Much of the focus with the omicron wave fading has been on how to handle the next phase of the pandemic — and if we’re going to continue to need booster shots.

“I think we are doing what we can to get people vaccinated and boosted here, but it’s basically putting a Band-Aid on what is a very big problem,” said CUNY Epidemiologist Dr. Denis Nash.

Nash said perhaps one day we will be in a place where there is an annual COVID shot, but we’re not there yet.

“There remains the possibility of surges, so even before it became a seasonal flu type thing, it may be less predictable,” he said. “So we might have surges at different times of the year.”

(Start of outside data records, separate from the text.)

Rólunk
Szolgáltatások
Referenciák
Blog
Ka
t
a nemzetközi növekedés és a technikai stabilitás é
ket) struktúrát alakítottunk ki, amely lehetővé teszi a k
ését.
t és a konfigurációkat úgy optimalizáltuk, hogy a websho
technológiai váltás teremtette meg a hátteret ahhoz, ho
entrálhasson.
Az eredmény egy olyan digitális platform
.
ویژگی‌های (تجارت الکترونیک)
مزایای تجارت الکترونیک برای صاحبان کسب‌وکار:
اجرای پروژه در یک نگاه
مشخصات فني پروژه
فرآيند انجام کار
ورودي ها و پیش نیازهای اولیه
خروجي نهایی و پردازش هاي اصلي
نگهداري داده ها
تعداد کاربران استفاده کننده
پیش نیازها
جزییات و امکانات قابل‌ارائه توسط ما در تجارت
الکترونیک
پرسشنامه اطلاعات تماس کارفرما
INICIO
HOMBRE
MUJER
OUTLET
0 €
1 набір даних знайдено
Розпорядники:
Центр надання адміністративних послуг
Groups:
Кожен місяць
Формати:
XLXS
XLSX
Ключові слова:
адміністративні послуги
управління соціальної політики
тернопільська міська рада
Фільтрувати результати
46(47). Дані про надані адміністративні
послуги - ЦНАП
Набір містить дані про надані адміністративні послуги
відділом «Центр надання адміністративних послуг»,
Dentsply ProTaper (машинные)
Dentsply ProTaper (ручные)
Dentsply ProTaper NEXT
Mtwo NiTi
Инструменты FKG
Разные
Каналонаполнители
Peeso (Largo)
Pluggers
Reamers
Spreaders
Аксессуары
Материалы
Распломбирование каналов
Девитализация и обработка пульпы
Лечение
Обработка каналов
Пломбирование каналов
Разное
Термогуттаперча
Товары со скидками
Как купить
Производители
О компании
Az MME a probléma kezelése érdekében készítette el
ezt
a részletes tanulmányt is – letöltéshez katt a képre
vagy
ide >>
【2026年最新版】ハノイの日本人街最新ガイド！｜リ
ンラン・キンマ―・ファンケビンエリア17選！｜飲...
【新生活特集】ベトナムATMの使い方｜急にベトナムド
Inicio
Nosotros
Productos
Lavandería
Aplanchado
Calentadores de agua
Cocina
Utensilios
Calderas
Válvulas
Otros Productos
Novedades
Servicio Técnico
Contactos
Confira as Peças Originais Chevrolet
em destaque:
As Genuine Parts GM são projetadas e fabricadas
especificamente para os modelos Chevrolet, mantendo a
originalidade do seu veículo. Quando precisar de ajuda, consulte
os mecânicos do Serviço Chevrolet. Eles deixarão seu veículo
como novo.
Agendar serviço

Nash said in his view the best thing the United States can do with the vaccine is to get shots in arms around the rest of the world to stop new, potentially more dangerous variants from popping up. The Biden administration has argued the United States can both boost Americans for the foreseeable future and help the rest of the world.

“I believe we can do both,” Nash said. “But I do not believe we have taken the steps needed to do both, and that includes reducing restrictions on how licensing and patterns can be used around the world.”